**What to do:** Take the line containing "pyautogui.moveTo(446, 120); pyautogui.dragTo(401, 82)" and each line after it through the end of the data below, and return them exactly, minus any pictures.

**Data to examine:**
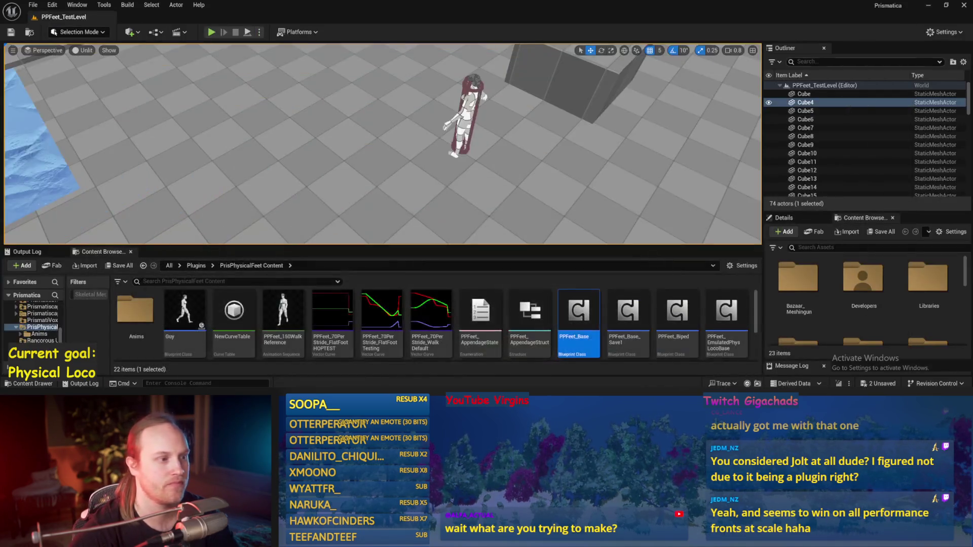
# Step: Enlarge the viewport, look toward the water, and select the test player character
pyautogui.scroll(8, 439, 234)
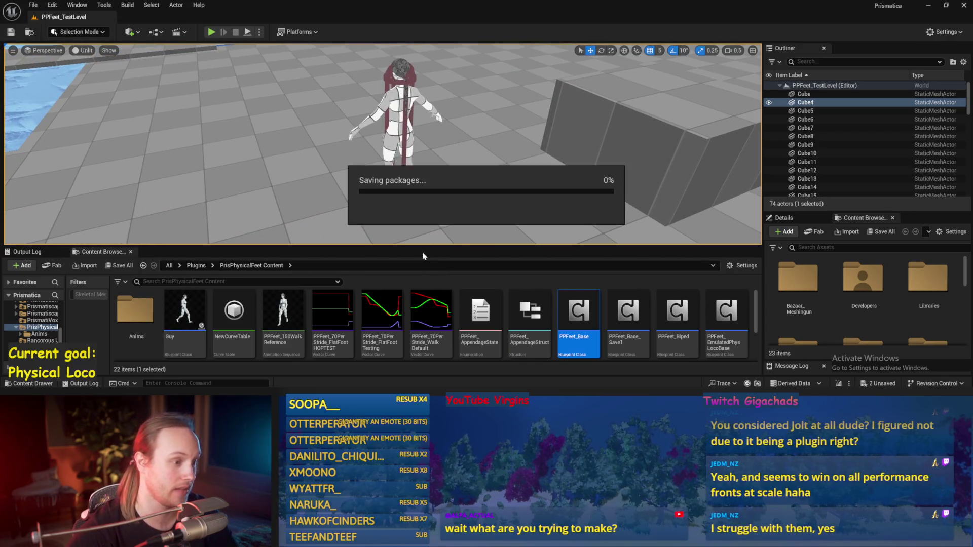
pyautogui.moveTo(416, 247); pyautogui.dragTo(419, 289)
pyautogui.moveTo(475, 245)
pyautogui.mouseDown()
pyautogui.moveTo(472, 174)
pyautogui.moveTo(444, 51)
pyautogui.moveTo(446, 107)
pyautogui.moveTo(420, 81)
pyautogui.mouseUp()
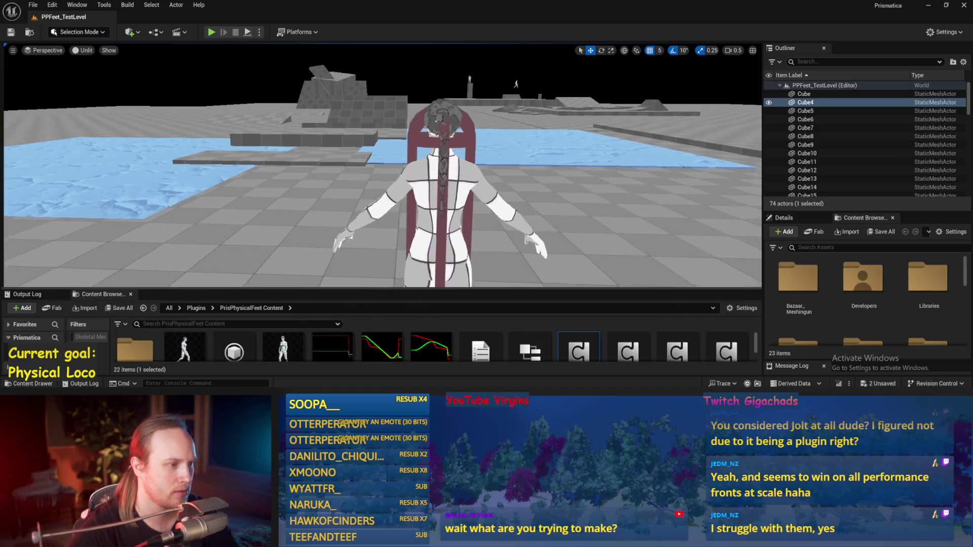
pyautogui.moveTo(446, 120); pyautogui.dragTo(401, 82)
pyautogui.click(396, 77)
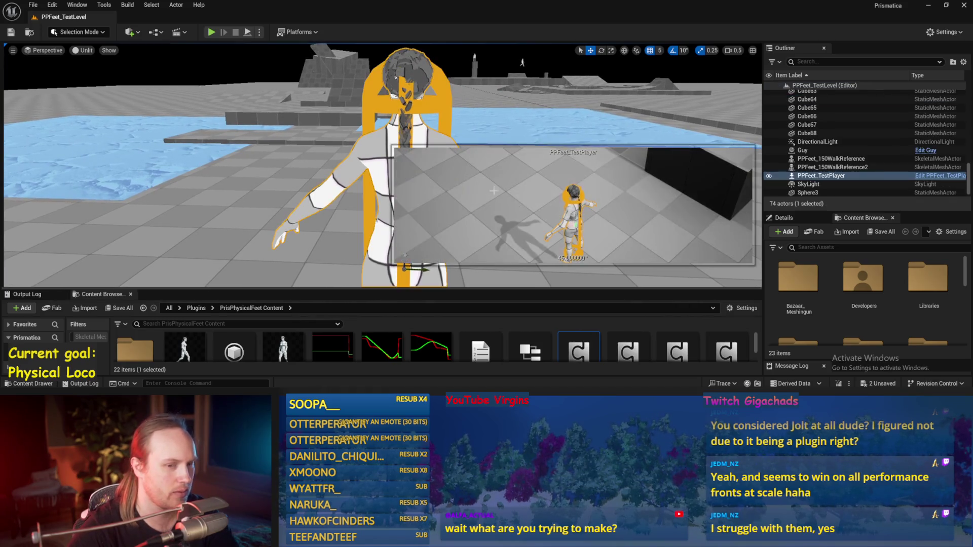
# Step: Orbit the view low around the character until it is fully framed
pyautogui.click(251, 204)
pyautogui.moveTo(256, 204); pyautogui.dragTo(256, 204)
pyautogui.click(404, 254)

**Output of the exercise:**
pyautogui.moveTo(446, 120); pyautogui.dragTo(401, 82)
pyautogui.click(396, 77)
# Step: Orbit the view low around the character until it is fully framed
pyautogui.click(251, 204)
pyautogui.moveTo(256, 204); pyautogui.dragTo(256, 204)
pyautogui.click(404, 254)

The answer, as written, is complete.